Three other friends I meet regularly for meals and nights out, two lived near me and the other is a friend of one of them. Another friend of another of them sometimes joins us.

Then I have other friends I know individually, and through them I've met other people. I think the only time all of these got together in one place was for my (delayed for Covid) 40th.

None of these have ever involved partners on nights out or holidays, unless it has been a specific event such as a New Year party or a birthday. We would never ever consider ourselves a "friendship group". I consider myself lucky to have escaped all the angst.

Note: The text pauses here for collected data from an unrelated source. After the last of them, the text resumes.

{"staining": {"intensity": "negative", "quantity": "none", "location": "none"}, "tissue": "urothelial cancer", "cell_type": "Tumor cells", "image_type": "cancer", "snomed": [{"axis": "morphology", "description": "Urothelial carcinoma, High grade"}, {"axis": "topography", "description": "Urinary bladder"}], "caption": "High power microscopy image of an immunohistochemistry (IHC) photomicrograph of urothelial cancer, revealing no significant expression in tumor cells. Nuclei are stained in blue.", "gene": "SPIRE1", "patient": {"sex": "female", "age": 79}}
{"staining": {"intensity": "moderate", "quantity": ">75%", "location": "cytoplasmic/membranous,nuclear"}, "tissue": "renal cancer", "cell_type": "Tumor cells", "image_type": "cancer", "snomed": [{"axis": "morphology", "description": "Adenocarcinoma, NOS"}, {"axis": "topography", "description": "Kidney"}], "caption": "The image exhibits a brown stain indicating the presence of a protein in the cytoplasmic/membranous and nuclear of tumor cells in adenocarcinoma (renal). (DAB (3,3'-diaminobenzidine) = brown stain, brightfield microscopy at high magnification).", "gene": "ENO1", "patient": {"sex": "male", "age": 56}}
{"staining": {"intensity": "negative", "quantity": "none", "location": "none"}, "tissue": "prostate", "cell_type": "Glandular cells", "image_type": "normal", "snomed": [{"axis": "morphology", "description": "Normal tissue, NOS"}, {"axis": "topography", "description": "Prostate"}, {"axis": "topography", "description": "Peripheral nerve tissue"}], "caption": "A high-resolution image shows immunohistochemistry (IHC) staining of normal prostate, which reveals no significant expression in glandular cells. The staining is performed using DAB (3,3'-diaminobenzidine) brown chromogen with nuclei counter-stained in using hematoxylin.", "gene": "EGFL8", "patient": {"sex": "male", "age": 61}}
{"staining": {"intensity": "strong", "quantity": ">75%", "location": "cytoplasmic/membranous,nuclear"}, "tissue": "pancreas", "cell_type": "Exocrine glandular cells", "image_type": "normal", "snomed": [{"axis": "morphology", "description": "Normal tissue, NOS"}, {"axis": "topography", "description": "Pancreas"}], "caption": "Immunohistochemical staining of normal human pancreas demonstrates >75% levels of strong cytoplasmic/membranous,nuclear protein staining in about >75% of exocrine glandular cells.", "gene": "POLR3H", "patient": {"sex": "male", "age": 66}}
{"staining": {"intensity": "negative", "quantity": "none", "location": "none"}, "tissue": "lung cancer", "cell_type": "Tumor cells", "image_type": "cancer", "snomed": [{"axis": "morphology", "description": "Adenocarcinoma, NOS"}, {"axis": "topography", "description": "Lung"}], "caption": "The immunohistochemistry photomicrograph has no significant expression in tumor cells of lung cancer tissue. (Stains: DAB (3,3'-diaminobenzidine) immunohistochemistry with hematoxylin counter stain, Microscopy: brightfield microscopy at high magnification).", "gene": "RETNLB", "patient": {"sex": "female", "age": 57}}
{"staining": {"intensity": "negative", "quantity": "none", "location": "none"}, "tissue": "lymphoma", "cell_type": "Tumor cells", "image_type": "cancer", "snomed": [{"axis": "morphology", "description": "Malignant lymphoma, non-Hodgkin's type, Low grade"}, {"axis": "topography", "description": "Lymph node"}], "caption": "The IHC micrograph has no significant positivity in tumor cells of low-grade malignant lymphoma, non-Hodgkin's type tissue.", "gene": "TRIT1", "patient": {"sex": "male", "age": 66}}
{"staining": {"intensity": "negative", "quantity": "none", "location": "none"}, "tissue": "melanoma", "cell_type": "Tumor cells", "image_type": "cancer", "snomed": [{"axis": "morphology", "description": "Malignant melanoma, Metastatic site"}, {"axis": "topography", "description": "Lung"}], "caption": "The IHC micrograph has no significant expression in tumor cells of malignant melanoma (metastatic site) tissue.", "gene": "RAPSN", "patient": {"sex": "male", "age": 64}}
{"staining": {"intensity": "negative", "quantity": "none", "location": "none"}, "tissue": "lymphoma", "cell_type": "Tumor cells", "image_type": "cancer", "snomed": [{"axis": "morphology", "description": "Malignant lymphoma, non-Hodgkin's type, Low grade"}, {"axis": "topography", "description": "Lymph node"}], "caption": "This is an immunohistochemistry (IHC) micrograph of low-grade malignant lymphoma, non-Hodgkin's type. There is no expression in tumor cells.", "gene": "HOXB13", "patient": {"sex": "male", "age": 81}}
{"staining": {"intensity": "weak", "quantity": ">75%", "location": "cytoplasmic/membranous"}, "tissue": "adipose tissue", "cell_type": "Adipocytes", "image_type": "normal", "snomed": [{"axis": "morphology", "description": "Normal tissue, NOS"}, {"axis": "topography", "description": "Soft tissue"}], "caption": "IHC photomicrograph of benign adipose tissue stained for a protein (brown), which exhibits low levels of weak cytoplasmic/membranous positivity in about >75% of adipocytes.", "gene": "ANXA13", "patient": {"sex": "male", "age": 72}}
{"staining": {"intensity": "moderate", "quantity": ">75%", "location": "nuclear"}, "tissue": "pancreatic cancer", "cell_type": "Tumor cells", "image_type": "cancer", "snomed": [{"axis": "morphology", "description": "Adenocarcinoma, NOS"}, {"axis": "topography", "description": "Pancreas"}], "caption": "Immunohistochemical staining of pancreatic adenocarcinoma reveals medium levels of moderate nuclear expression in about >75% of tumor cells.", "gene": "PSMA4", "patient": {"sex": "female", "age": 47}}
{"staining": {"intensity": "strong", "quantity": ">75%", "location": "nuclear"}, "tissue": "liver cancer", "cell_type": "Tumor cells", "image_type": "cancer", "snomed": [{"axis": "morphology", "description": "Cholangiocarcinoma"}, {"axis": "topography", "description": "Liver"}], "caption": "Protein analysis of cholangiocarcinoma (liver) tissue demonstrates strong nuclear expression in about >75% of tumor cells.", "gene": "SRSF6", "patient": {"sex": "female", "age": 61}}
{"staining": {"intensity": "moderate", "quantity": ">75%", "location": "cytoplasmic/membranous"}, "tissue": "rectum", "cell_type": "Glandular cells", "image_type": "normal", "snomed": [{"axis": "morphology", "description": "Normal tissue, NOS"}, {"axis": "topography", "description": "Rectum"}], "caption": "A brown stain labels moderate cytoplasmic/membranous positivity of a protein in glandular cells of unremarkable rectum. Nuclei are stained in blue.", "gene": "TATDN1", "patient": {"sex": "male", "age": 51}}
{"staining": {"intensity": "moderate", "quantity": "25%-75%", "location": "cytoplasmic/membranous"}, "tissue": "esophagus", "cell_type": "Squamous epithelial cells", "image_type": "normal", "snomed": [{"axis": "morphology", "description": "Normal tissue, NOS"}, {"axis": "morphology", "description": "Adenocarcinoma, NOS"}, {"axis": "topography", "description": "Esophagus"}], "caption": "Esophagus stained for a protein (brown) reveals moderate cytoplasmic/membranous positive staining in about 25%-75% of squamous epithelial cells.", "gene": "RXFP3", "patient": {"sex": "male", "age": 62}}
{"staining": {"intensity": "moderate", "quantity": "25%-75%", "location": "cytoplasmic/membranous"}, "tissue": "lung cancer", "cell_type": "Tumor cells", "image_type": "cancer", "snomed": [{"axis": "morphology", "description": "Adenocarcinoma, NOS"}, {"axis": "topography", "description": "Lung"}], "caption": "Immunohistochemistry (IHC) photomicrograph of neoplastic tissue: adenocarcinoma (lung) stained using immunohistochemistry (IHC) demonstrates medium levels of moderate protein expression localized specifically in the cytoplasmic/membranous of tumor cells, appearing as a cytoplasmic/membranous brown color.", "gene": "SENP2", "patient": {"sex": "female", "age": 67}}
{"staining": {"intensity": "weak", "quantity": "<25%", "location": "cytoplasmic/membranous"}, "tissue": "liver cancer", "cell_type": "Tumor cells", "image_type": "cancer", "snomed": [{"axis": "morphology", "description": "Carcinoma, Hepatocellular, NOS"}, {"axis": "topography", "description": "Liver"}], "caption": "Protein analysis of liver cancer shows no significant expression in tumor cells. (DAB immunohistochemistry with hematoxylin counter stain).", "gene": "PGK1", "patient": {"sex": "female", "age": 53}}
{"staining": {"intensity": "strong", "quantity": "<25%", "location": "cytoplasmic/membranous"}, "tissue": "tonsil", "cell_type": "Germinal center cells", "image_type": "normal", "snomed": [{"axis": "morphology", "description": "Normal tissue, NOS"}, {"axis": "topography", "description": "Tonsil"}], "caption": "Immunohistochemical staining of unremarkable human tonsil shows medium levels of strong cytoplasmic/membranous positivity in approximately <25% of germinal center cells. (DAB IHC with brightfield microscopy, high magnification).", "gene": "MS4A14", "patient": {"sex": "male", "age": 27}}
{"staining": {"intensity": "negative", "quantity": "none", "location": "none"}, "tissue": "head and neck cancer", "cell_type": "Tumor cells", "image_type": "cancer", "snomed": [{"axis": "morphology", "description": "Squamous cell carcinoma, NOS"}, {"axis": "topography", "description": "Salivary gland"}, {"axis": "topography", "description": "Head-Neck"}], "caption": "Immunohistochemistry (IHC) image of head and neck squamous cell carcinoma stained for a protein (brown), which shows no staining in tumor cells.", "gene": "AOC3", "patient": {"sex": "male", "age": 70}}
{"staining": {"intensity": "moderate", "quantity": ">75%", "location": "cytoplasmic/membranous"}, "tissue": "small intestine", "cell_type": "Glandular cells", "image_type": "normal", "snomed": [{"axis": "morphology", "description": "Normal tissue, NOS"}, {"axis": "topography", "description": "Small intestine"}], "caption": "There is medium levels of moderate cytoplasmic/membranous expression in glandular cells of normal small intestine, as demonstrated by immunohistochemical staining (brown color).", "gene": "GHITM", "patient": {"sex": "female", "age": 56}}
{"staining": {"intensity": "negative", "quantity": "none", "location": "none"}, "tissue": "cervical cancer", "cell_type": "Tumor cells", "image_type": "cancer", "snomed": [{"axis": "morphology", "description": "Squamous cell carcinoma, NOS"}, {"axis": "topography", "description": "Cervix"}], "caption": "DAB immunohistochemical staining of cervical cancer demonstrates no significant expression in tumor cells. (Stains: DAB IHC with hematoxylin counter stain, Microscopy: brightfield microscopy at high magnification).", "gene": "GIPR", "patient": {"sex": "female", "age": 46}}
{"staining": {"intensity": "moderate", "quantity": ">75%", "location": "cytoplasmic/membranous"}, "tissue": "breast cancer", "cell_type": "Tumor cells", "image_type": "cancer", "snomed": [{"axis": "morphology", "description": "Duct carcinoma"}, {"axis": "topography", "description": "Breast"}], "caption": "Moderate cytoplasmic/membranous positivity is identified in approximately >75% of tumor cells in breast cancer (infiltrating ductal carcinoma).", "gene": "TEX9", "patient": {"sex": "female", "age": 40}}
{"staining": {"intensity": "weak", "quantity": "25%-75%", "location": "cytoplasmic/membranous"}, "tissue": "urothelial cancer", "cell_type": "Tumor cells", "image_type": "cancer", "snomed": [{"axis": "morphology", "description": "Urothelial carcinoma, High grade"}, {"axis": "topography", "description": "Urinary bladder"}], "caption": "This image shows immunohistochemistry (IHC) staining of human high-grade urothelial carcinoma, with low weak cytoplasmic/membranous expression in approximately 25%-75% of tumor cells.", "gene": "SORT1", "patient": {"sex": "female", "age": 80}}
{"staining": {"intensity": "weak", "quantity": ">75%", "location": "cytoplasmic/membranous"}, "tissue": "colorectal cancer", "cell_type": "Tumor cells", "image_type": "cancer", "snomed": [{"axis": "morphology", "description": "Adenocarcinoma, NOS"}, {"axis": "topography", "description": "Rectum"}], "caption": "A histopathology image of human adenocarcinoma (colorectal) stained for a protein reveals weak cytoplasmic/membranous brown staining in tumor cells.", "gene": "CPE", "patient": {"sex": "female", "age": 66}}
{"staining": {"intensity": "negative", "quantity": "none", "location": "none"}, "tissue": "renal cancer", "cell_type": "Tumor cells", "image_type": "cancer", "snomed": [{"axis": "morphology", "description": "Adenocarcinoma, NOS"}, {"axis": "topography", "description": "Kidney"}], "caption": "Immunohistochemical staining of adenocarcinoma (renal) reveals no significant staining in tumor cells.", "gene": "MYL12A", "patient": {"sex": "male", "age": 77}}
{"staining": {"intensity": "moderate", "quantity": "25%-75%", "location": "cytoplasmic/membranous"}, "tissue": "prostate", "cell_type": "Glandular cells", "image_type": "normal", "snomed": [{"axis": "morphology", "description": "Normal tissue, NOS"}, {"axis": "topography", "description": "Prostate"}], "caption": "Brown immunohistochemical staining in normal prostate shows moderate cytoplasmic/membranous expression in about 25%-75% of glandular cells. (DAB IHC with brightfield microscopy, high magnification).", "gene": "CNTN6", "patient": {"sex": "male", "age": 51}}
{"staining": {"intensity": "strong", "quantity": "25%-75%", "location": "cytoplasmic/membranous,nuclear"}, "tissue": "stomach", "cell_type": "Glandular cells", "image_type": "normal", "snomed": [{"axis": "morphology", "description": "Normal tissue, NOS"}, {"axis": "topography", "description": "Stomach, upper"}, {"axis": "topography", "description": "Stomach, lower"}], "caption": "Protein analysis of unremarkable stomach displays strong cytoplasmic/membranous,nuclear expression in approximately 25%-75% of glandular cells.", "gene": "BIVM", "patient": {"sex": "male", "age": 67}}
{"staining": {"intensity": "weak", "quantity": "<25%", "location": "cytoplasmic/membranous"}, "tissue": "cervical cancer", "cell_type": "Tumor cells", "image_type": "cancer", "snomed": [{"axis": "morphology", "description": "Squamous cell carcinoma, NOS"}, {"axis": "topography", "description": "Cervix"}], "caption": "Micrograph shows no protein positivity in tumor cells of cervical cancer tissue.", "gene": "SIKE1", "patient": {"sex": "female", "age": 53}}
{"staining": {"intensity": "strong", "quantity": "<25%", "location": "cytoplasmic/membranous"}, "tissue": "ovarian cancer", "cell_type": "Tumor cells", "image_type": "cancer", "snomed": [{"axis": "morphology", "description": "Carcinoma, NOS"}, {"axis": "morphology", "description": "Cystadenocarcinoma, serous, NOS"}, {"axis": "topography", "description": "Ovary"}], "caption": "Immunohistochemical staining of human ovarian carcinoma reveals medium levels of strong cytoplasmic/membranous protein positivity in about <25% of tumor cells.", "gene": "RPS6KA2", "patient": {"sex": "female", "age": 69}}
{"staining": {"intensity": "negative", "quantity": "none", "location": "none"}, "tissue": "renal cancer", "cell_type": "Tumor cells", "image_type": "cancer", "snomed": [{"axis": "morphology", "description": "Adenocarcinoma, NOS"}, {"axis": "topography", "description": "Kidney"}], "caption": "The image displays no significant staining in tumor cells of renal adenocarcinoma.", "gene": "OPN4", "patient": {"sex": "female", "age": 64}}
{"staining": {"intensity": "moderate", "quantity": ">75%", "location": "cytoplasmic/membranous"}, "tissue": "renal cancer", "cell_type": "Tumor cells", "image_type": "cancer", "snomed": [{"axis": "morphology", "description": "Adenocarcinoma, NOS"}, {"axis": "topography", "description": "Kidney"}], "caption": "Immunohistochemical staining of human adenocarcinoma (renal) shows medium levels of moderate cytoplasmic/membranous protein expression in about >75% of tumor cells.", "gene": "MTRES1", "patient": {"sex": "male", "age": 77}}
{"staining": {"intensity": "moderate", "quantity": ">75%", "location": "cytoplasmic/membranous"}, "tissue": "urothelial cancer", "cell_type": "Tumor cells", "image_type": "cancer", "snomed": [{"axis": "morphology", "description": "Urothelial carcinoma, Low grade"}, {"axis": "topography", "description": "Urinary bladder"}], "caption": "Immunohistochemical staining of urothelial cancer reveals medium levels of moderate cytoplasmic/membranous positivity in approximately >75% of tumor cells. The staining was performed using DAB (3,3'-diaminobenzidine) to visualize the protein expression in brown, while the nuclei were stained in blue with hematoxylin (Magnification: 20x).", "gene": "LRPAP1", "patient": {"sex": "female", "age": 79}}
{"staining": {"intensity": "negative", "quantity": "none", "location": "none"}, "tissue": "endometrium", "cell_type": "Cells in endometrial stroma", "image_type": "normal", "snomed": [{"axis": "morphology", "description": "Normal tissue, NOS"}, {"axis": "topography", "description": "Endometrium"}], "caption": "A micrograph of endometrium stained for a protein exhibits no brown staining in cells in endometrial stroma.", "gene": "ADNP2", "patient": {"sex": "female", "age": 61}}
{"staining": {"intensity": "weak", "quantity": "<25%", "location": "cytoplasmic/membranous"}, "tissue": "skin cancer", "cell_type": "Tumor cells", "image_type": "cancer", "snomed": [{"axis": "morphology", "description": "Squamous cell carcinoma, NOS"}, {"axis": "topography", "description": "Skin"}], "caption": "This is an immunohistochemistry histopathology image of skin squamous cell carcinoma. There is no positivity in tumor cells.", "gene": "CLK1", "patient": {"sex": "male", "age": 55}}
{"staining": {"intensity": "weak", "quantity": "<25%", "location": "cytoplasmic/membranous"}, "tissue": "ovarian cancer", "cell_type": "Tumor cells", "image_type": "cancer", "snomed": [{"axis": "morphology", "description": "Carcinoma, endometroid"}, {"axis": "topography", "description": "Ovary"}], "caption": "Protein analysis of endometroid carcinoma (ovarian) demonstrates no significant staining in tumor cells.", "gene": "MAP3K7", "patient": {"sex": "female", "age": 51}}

The thought of group dynamics has me running screaming for the hills.

OP posts:
Mary46 · 12/05/2023 15:07

We all different. I prefer small groups. Easier to chat to people. We meet as 3 the two girls I worked with. Im not as confident in big groups/hobbies then u have clicks

steampunkwaves · 03/11/2025 15:07

OP I know I'm two years late and idk if you even have this account anymore, but I just wanted to say that I agree with you completely and to not pay these commenters any mind. Personally I'm an outgoing extrovert, but as soon as I say I don't like friend groups, suddenly I'm an introverted, anti social, misanthrope with no friends. And I can see the same accusations being thrown at you here. Those of us who have friends, but aren't part of a tight knit group, tend to be more socially perceptive than people who revolve their entire social lives around that type of dynamic. There's a difference between hanging out in a group setting from time to time, vs being in a tight knit group with unspoken social rules. And in my countless observations and experiences, pretty much all friend groups fall prey to some level of conformity, gossip, exclusion, etc. That's just what naturally happens when you put a group of people together for a long time. It's a fragile ego system that not all of us what to take part in. And I've met plenty of nice people in these groups, but sometimes there's a limit to their genuineness. At least to me. Everyone’s wired differently. Unfortunately when you don't fit in to the mold, people make you out to be the bad guy. I hope you know that you're far be it the only person who feels this way.